(Pose estimation data)
BEGIN

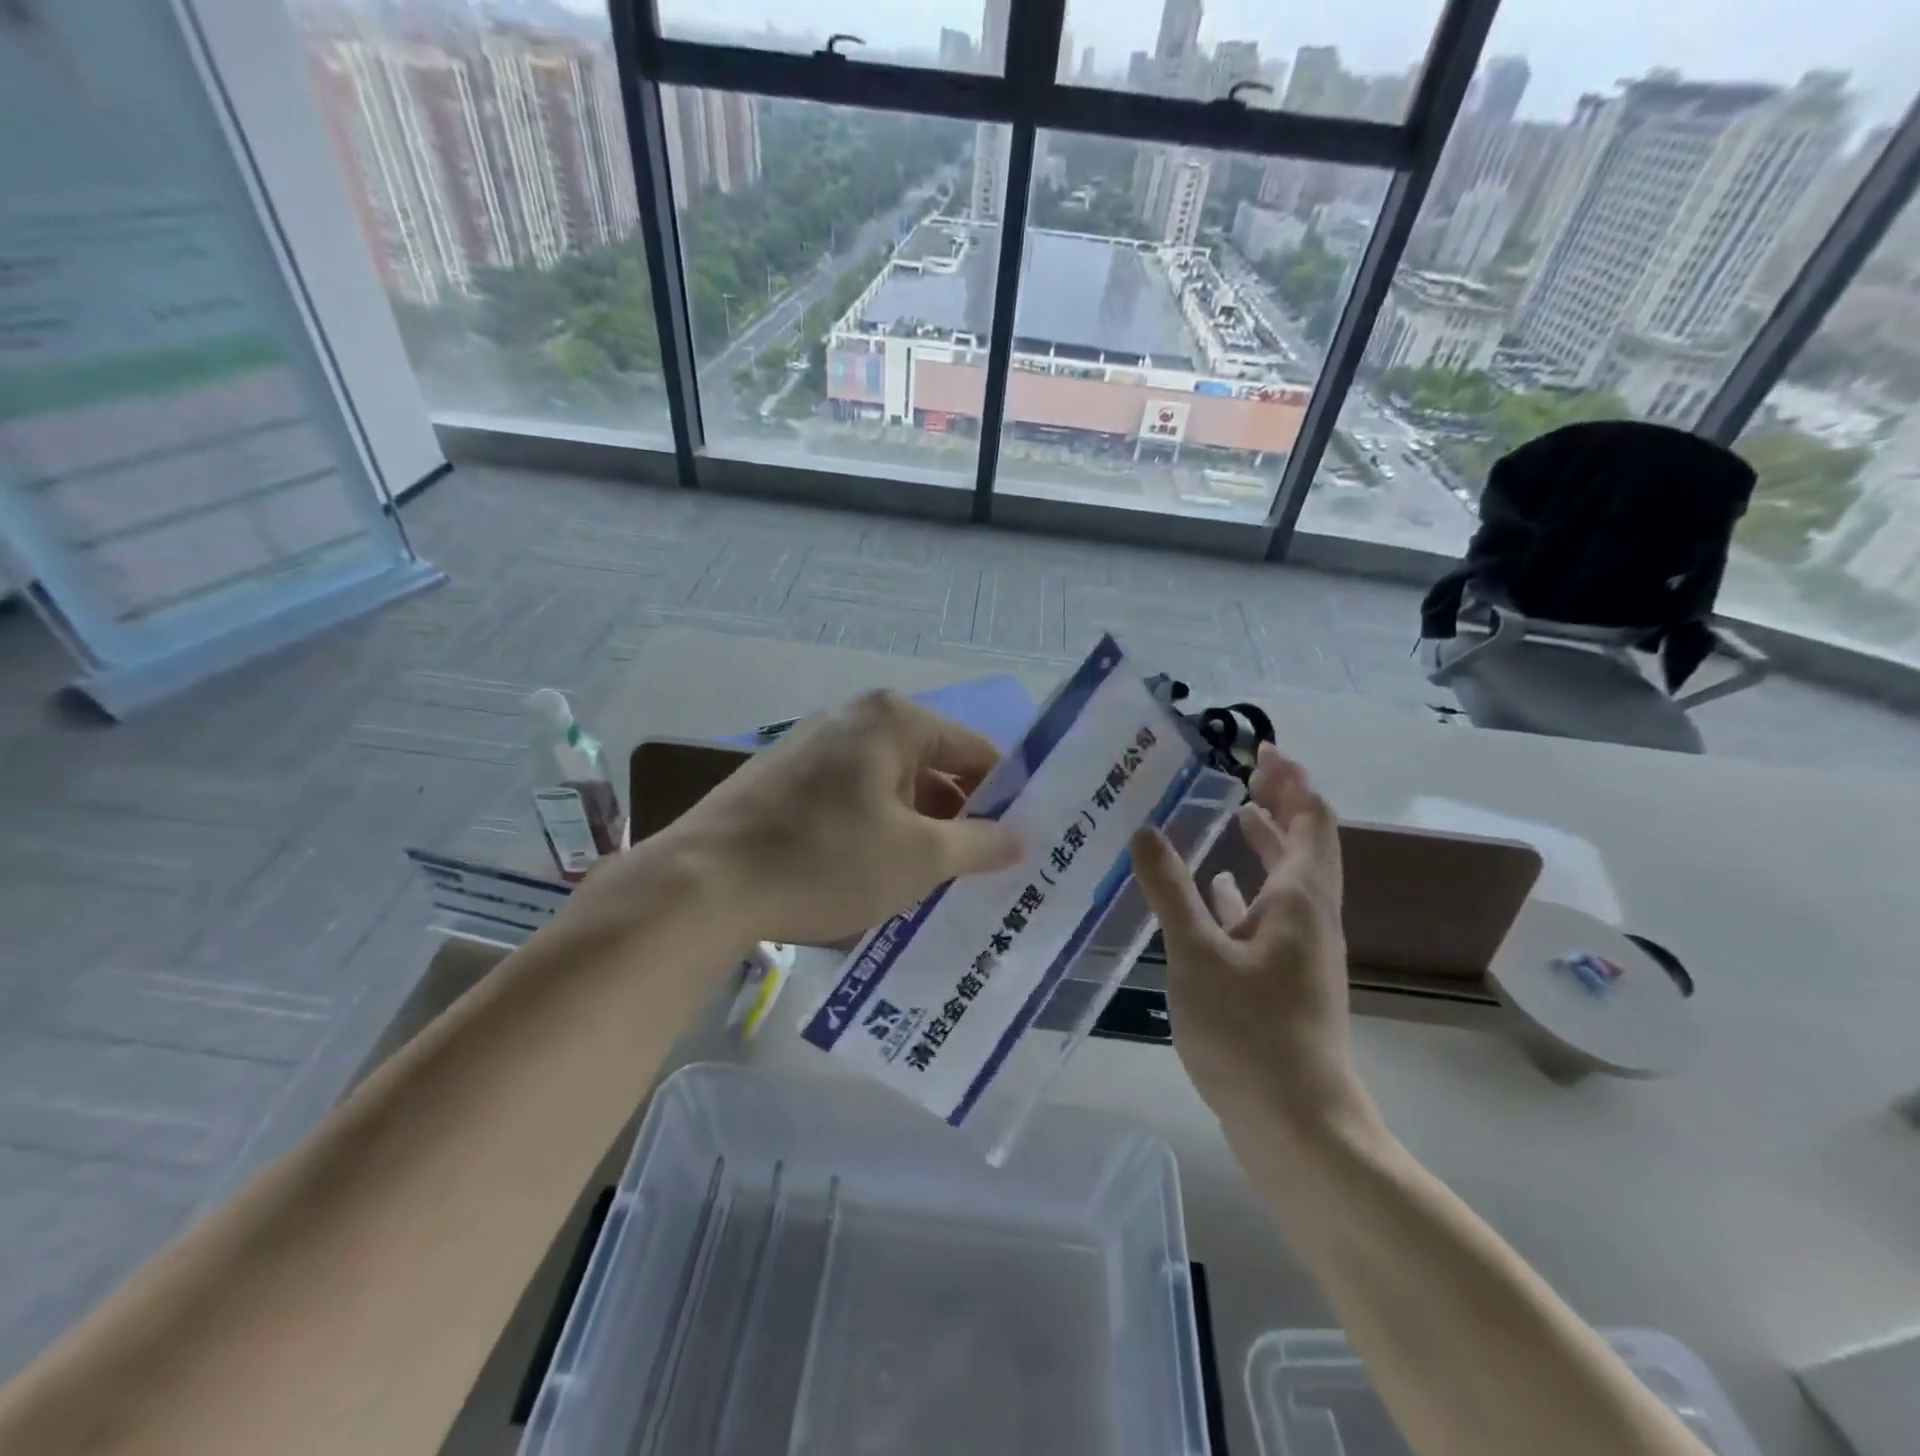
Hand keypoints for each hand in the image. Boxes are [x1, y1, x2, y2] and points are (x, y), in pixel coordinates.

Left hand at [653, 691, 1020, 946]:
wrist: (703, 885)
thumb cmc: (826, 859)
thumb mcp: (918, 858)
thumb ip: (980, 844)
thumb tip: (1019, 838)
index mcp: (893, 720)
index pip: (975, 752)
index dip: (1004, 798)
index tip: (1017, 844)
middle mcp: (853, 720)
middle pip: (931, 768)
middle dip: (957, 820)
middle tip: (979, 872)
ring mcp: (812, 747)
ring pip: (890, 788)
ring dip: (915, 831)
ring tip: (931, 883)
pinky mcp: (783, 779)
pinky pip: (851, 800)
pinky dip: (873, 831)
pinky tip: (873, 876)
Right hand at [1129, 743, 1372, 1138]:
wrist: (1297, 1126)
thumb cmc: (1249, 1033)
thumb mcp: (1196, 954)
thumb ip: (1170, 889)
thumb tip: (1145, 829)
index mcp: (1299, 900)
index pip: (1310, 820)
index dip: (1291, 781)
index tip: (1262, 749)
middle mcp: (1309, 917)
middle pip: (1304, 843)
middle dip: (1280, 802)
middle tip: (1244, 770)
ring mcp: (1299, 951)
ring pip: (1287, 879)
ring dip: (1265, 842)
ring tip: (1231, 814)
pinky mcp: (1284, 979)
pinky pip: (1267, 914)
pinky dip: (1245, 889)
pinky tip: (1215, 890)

END
BEGIN

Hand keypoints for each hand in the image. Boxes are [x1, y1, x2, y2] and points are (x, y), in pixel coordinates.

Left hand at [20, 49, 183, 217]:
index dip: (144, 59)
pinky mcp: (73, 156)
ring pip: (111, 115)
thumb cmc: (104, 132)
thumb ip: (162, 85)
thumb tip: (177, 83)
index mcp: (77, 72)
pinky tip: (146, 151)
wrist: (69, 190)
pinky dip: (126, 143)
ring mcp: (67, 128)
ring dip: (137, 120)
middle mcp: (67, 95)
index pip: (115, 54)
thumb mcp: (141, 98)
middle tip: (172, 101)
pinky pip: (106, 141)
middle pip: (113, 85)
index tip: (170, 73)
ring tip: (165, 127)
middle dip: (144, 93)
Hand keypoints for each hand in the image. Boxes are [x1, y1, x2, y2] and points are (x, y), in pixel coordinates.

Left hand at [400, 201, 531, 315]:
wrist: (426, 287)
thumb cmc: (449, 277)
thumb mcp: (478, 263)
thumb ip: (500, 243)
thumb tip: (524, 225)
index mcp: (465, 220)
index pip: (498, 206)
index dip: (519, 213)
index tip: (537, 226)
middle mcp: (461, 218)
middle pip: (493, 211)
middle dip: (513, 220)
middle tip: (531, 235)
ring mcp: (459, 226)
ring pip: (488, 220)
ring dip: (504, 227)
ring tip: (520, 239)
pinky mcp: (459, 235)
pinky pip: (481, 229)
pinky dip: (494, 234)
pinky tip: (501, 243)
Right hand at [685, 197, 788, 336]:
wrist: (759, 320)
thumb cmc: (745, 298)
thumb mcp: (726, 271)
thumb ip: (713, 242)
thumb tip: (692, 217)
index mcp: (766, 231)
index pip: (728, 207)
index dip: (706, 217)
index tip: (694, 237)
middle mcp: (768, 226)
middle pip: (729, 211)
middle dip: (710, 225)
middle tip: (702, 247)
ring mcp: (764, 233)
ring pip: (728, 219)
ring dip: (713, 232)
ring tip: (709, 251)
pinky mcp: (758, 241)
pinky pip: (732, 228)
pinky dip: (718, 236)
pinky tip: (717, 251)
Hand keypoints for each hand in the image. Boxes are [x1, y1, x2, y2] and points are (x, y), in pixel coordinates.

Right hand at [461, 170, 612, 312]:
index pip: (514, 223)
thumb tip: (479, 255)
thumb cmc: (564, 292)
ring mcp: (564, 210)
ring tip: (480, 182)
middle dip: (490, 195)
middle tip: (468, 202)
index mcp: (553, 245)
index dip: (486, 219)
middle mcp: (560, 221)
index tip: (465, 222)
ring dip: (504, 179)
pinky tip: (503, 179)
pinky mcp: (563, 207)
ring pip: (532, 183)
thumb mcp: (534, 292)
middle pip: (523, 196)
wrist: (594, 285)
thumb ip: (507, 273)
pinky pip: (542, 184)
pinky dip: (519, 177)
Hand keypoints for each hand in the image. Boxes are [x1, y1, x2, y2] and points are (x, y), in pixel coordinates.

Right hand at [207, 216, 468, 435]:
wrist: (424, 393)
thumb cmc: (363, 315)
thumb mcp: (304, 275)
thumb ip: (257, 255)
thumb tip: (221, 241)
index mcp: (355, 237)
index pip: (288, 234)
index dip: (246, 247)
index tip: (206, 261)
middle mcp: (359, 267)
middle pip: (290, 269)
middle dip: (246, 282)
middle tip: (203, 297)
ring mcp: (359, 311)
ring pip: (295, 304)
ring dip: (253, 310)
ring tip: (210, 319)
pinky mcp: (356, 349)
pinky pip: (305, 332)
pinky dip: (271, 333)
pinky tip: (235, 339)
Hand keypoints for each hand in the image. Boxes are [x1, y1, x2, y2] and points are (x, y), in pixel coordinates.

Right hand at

END

Whenever a line in the records above contains the string "Left", copy that line.

Left hand at [653, 691, 1020, 946]:
Left hand at [20, 49, 183, 217]:
Left hand at [400, 201, 531, 315]:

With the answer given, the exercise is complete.